● EXERCISE AIM: Copy out every line of the rows below word for word, leaving the pictures out.

* Begin DATASET *

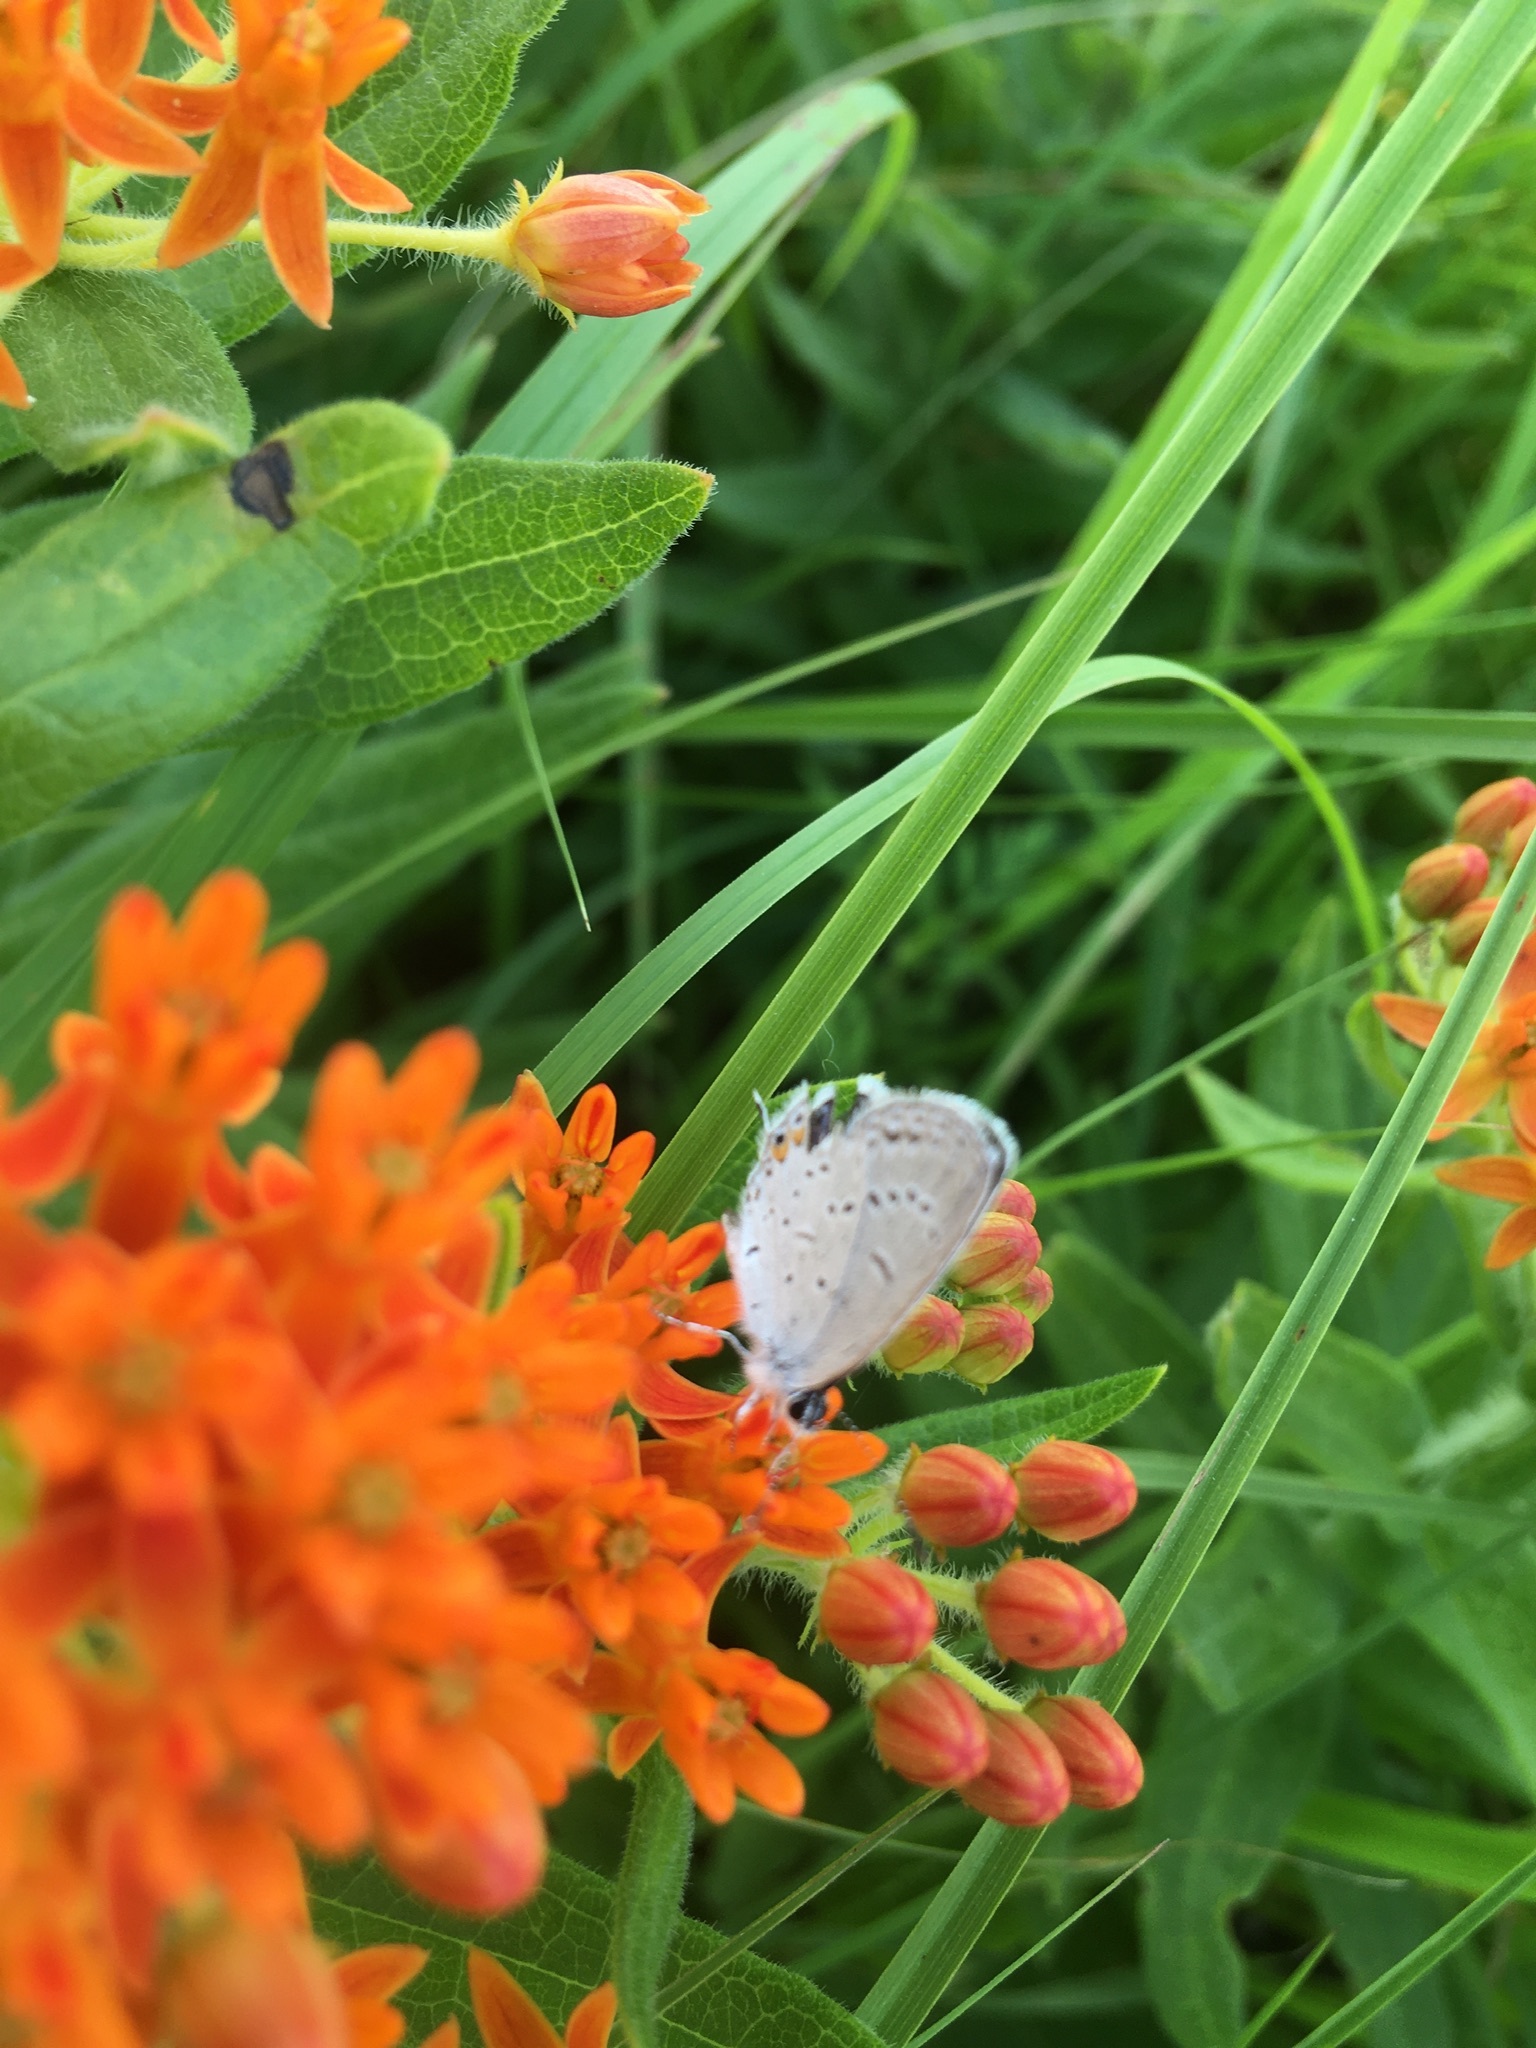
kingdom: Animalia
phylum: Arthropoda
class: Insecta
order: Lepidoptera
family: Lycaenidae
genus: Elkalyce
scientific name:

* End DATASET *

● FULL RESPONSE:
kingdom: Animalia
phylum: Arthropoda
class: Insecta
order: Lepidoptera
family: Lycaenidae
genus: Elkalyce
scientific name:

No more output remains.